原発事故の深層にあるもの
経済アナリスト 柏木 勉
原発が争点に浮上し都知事選挙が盛り上がっている。そこで福島原発事故のあと考えてきたことを、少しばかり述べてみたい。まず問われるべきは資本主義だ。
都知事選の意味は大きい
細川、小泉コンビが脱原発を争点にもちあげて二人並んでの街頭演説が展開されている。これは大きなインパクトを与えている。当初、舛添の圧勝でハイ終わりと思われていたが、俄然面白くなってきた。
福島事故の後、原発について一千万人という多くの有権者が選挙で意思表示する機会はないままであった。したがって首都東京というダントツの大都市で原発が争点になることは誠に結構なこと。エネルギー政策は国レベルの問題で自治体選挙にふさわしくないなどという声もあったがとんでもない。東京は事故を起こした福島原発、柏崎・刈羽原発という巨大原発の発電に依存してきた電力の一大消費地だ。それだけでも原発問題を争点にすべき理由になるし、責務がある。国の政策だなどと、問題をなんとなく全国レベルに拡げ曖昧にぼやかしてごまかすべきではない。減災対策や社会保障政策は候補者間で大きな違いはない。大きな違いは原発政策だ。この点で今回の都知事選はこれからの日本のありかたを問う、つまり小泉のいう「原発なしで成長をめざす日本」と「原発なしでは成長できない日本」のどちらを選ぶのかを問う選挙である。当分好き勝手にやれるとふんでいた政府・与党に対し、打撃を与え得る選挙となったことで正月早々誠にめでたい話になってきた。
問われるのは資本主義
筆者はこれまで原発に多少の関わりを持ってきた。技術的な事は全くの素人だが、日本の原子力発電所の半分、六ヶ所村、フィンランドやスエーデンの使用済み燃料の最終処分場、またフランスやイギリスの再処理工場の視察などもしてきた。筆者は原発をどんどんつくればいいとは考えなかったが、漸増していくくらいが適当だと考えていた。スリーマイルやチェルノブイリのような大事故は起こらないだろうと日本の原発をかなり信用していたわけだ。しかし今回の福島の事故でその認識の甘さ、誤りを痛感した。だから反省し考えを変えた。
まず福島事故によって資本主義のもとでの原子力発電はあまりにリスクが大きいということがはっきりと示された。これまでうすうす意識していたが、やはりそうだったのかという思いだ。資本主義とはそもそもが人命などより利潤獲得が第一の至上命題であり、レーゾンデートルなのである。今回の事故でそれがくっきりと浮かび上がった。

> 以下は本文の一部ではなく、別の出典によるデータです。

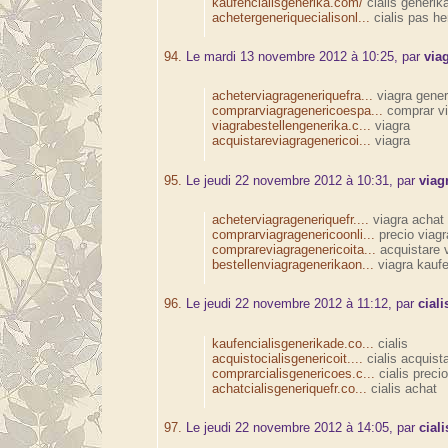
kaufencialisgenerika.com/
cialis generik
achetergeneriquecialisonl...
cialis pas he
94.
Le mardi 13 novembre 2012 à 10:25, par
via
acheterviagrageneriquefra...
viagra gener
comprarviagragenericoespa...
comprar vi
viagrabestellengenerika.c...
viagra
acquistareviagragenericoi...
viagra
95.
Le jeudi 22 novembre 2012 à 10:31, par
viag
acheterviagrageneriquefr....
viagra achat
comprarviagragenericoonli...
precio viagr
comprareviagragenericoita...
acquistare 
bestellenviagragenerikaon...
viagra kauf
96.
Le jeudi 22 novembre 2012 à 11:12, par
ciali
kaufencialisgenerikade.co...
cialis
acquistocialisgenericoit....
cialis acquist
comprarcialisgenericoes.c...
cialis precio
achatcialisgeneriquefr.co...
cialis achat
97.
Le jeudi 22 novembre 2012 à 14:05, par
ciali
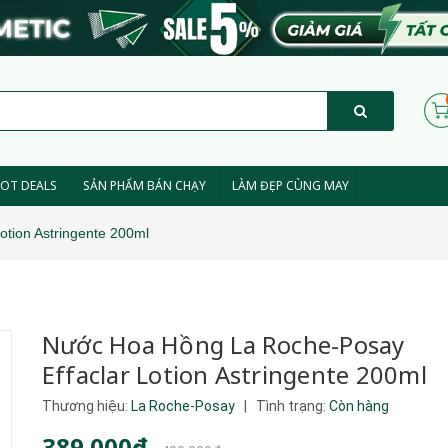
OT DEALS
SẢN PHẨM BÁN CHẠY
LÀM ĐẸP CÙNG MAY
tion Astringente 200ml
Nước Hoa Hồng La Roche-Posay
Effaclar Lotion Astringente 200ml
Thương hiệu:
La Roche-Posay
|
Tình trạng:
Còn hàng
389.000₫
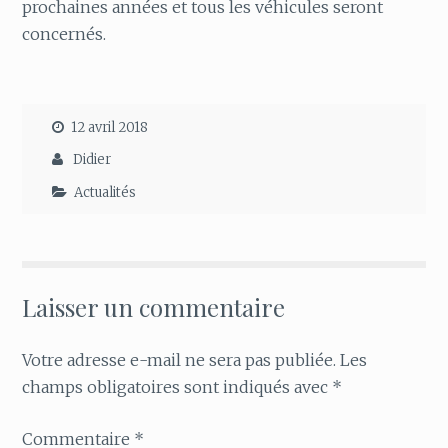
prochaines années et tous les véhicules seront
concernés.
12 avril 2018
Didier
Actualités
Laisser un commentaire
Votre adresse e-mail ne sera pas publiée.
Les
champs obligatoires sont indiqués avec
*
Commentaire
*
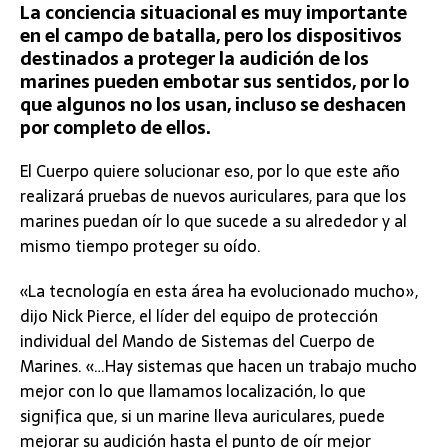
La conciencia situacional es muy importante
en el campo de batalla, pero los dispositivos
destinados a proteger la audición de los
marines pueden embotar sus sentidos, por lo
que algunos no los usan, incluso se deshacen
por completo de ellos.
El Cuerpo quiere solucionar eso, por lo que este año
realizará pruebas de nuevos auriculares, para que los
marines puedan oír lo que sucede a su alrededor y al
mismo tiempo proteger su oído.
«La tecnología en esta área ha evolucionado mucho»,
dijo Nick Pierce, el líder del equipo de protección
individual del Mando de Sistemas del Cuerpo de
Marines. «…Hay sistemas que hacen un trabajo mucho
mejor con lo que llamamos localización, lo que
significa que, si un marine lleva auriculares, puede
mejorar su audición hasta el punto de oír mejor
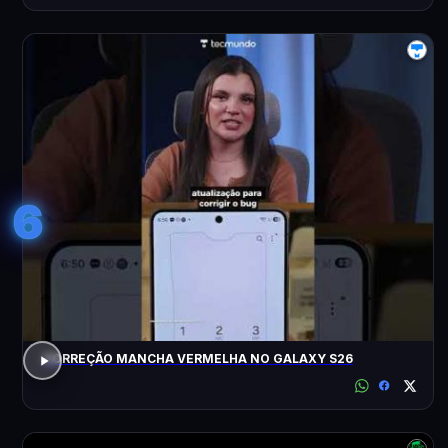
6
CORREÇÃO MANCHA VERMELHA NO GALAXY S26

例をあげれば、何といっても第一に「想定外」という問題だが、大津波、大地震については今回のマグニチュード9クラスの巨大地震は1900年代に入って以降だけでも既に4回起こっていた。直近では記憶に新しい04年スマトラ沖大地震と大津波である。だから想定外などという言い訳は通用しない。加えて東電は過去の日本の津波をふまえたシミュレーションによって、従来の想定が誤りであることを知っていた。それを隠ぺいしていたのだ。防潮堤や非常用電源の設置場所も含め様々な対策に膨大なコストがかかるから無視していたのである。
第二に下請け構造の問題である。現場のベントの形式や構造に詳しいのは下請け社員であり、東電社員は空洞化していた。それがベントの遅れにつながったのである。また重機や消防車、機材その他を扱うのも下請け社員であったため迅速な初動体制がとれず、メルトダウンにつながった。下請け構造は云うまでもないがコスト低減のためである。
さらにはメルトダウンに対する海水注入の件である(3号機)。時間が切迫していても東電は海水注入をかなりの時間ためらった。海水を入れてしまえば炉はオシャカになり廃炉にするしかないからである。結局のところ最後の最後まで利潤が大切だったのだ。資本の本性がむき出しになったわけだ。
そこで当面の柱となる方向としてどう考えるかになるが、(当面といっても長期にわたるが)以下のように考えるべきである。
1、これまで運転してきた軽水炉は再稼働せず、すべて廃炉とする。
2、核燃料サイクル路線は撤廃する。
3、東電は破たん処理する(政府のいわゆる電力システム改革は軽水炉再稼働が前提になっているだろうから反対)
4、新たなトリウム溶融塩炉を開発・実用化する。ただし、その際は国連主体とし企業の直接の関与は排除する。また実用化後の利用に際しては、蓄積された使用済み燃料の放射性物質の消滅、核兵器廃絶処理を中心とする。
実用化された炉の本格的展開・普及は、資本主義にかわる新たな社会に転換してからとする。それまでは再生可能エネルギーを最大限利用する。
今回は紙幅の関係で以上の指摘にとどめる。別の機会に詳しく論じたい。